MagGeo - Guideline Notebook¶
This notebook demonstrates how to annotate GPS trajectories with geomagnetic data using the MagGeo library (PyPI version).
Prerequisites¶
Before running this notebook, you need a VirES token to access Swarm satellite data:
- Go to https://vires.services/
- Create an account (it's free)
- Go to your account settings
- Generate a new token
- Copy the token and paste it in the
params
dictionary below
How to run MagGeo¶
First you need to install the required packages and import the necessary libraries. Then, you can create a MagGeo
instance with your parameters and run the analysis.
# Install the required packages
pip install maggeo
1. Import Libraries¶
Import MagGeo and other required libraries.
from maggeo.core import annotate_gps_with_geomag
Here, MagGeo include trajectory files (data/sample_data) with the required attributes that usually are included. The annotate_gps_with_geomag
function will annotate the GPS data with geomagnetic indices, including the AE and SME indices if available.
# Import necessary libraries
import os
from maggeo.core import annotate_gps_with_geomag
2. Set Up Parameters¶
Specify the gps trajectory dataset, column names and other parameters as required by your data.
# Set your token as environment variable (recommended)
import os
os.environ['VIRES_TOKEN'] = "3b5qyp3aNoVB9FEBEnKgrePoQtQhMUD-" # Replace with your actual token
# 2. Set up parameters for MagGeo
params = {
"data_dir": os.path.join(os.getcwd(), "data", "sample_data"),
"gpsfilename": "BirdGPSTrajectoryTest.csv", # or your test file
"lat_col": "location-lat",
"long_col": "location-long",
"datetime_col": "timestamp",
"altitude_col": "height", # or "" if not present
"token": os.environ.get('VIRES_TOKEN'), # Get token from environment
# Enhanced SwarmDataManager settings
"use_swarm_manager": True,
"swarm_data_dir": "temp_data/swarm_data",
"swarm_file_format": "csv",
"resume_swarm_download": True
}
3. Annotate GPS Trajectory¶
Run the MagGeo annotation process. This may take a few minutes depending on data size.
# Now run the annotation process
print("Starting MagGeo processing...")
# This will annotate the GPS trajectory using the enhanced SwarmDataManager
# Token is now cached and won't show "Token saved" multiple times
# Progress bar shows a clean, unified view of the download process
result_df = annotate_gps_with_geomag(
params,
use_swarm_manager=True, # Use improved SwarmDataManager
use_parallel=False # Set to True for parallel processing if desired
)
print(" MagGeo processing completed successfully")
# Display results
print(f"Result shape: {result_df.shape}")
display(result_df.head())
4. Saving/Exporting the results¶
You can save the annotated DataFrame to CSV or continue with your analysis.

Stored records
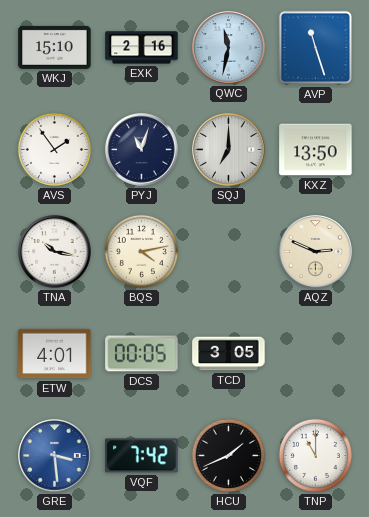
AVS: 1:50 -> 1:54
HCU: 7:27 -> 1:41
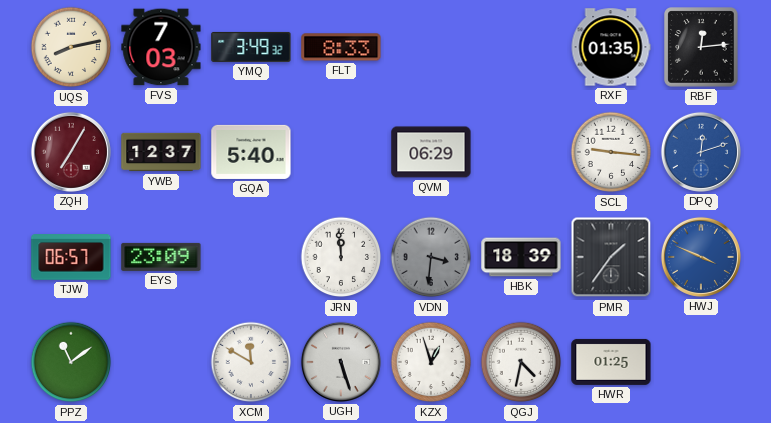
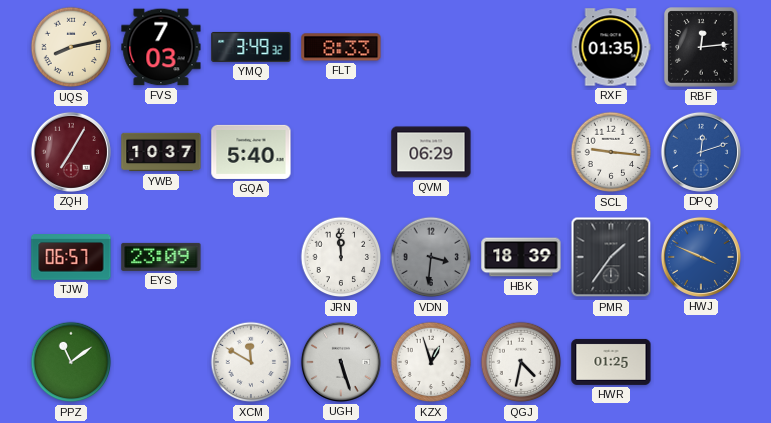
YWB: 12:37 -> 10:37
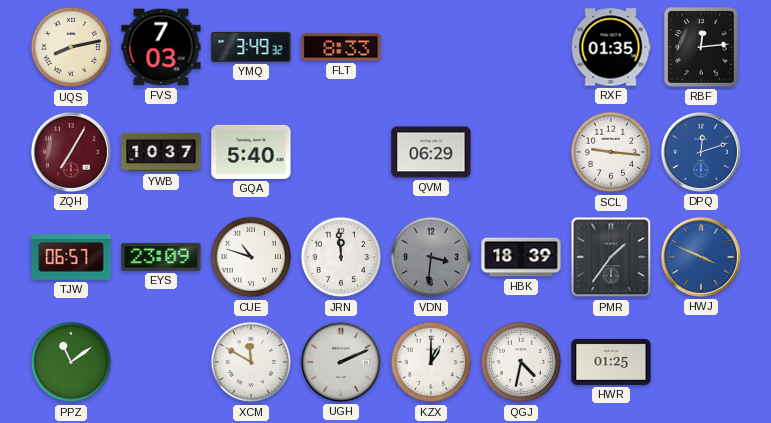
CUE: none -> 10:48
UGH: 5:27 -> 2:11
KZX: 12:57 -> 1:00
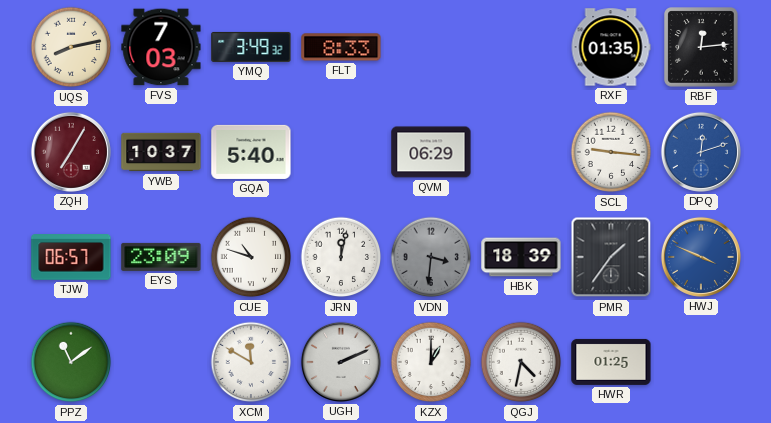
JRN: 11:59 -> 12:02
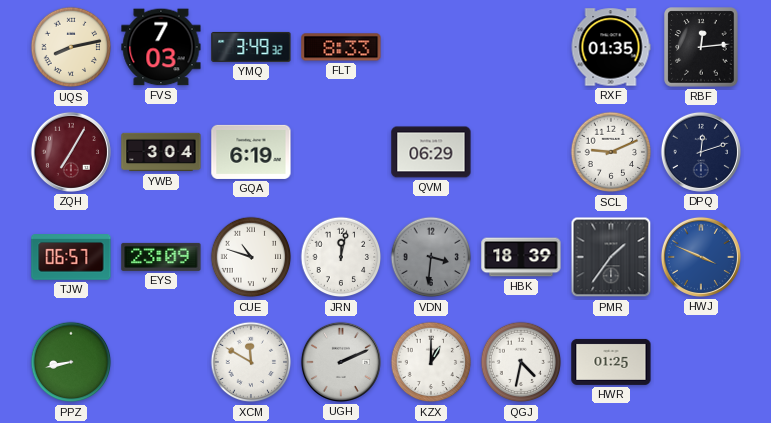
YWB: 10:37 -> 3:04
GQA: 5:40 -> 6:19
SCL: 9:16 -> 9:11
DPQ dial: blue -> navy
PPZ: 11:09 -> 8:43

* [Exercises to complete]
**1)** From the MagGeo notebook guide, set down the part that opens with the words containing "# This will" and closes with "display(result_df.head())".
**2)** Answer these questions from the MagGeo notebook guide:
(a) Which website does it direct you to for creating an account and a VirES token?
(b) What value is given for "swarm_file_format" in the parameters?
(c) What is "use_parallel" set to in the call to annotate_gps_with_geomag?

* [Worked answers]
**1)**
# This will annotate the GPS trajectory using the enhanced SwarmDataManager
# Token is now cached and won't show "Token saved" multiple times
# Progress bar shows a clean, unified view of the download process
result_df = annotate_gps_with_geomag(
params,
use_swarm_manager=True, # Use improved SwarmDataManager
use_parallel=False # Set to True for parallel processing if desired
)
print(" MagGeo processing completed successfully")
# Display results
print(f"Result shape: {result_df.shape}")
display(result_df.head())

**2)**
(a) https://vires.services/
(b) "csv"
(c) False